Please quote the stretch from "What the text" through "do that thing." in the commentary on Alberta's sovereignty bill below.

Passage shown
____
The fall legislative season—Danielle Smith’s season—has kicked off, and the field’s already a mess.
Most critical attention right now is on the Premier’s Alberta Sovereignty within a United Canada Act and for good reason. The first draft of this law is absolutely wild.
What the UCP says this bill does is protect you from Ottawa. What the NDP says this bill does is threaten Alberta’s democracy and economy.
What the text of the first draft of this bill says is that executive council—that’s the Premier, the cabinet ministers, and the Lieutenant Governor—are to be granted the power to declare whether they think any federal law, program, policy, agreement, or action is, in their opinion, either a violation of rights or ‘anti-Albertan,’ and then go to the Legislature for a vote. And if the Legislature (presently under the Premier’s total control, with a dominant majority) votes to agree with the Premier, then Alberta just doesn’t do that thing.
That could go for anything in that long list of ‘federal things’ that the Premier and her team doesn’t like. A vaccination program, child care subsidies, a labour agreement with a public sector union, anything: the language is that vague. The only big restrictions in the bill are that the province can’t break the treaties, and the province can’t break the Constitution—but you only really prove something has broken either by going to court, so I doubt that’ll stop them from trying.
We can expect this government to first go after the usual targets of tory theatrics: environmental regulations, gun control, and human rights law.
____
Supplied information

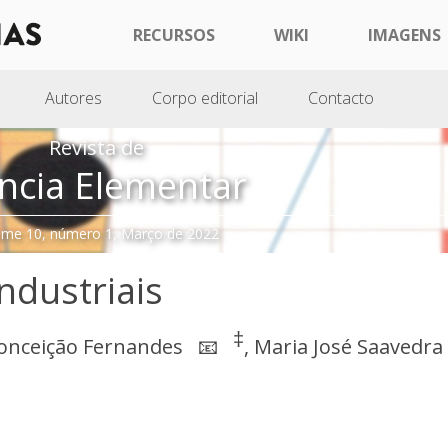
RECURSOS
WIKI
IMAGENS
Autores
Corpo editorial
Contacto
Revista de
ncia Elementar
ume 10, número 1, Março de 2022
ndustriais
‡
onceição Fernandes
,
Maria José Saavedra
📧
____
Response to the exercise
What the text of the first draft of this bill says is that executive council—that’s the Premier, the cabinet ministers, and the Lieutenant Governor—are to be granted the power to declare whether they think any federal law, program, policy, agreement, or action is, in their opinion, either a violation of rights or ‘anti-Albertan,’ and then go to the Legislature for a vote. And if the Legislature (presently under the Premier’s total control, with a dominant majority) votes to agree with the Premier, then Alberta just doesn’t do that thing.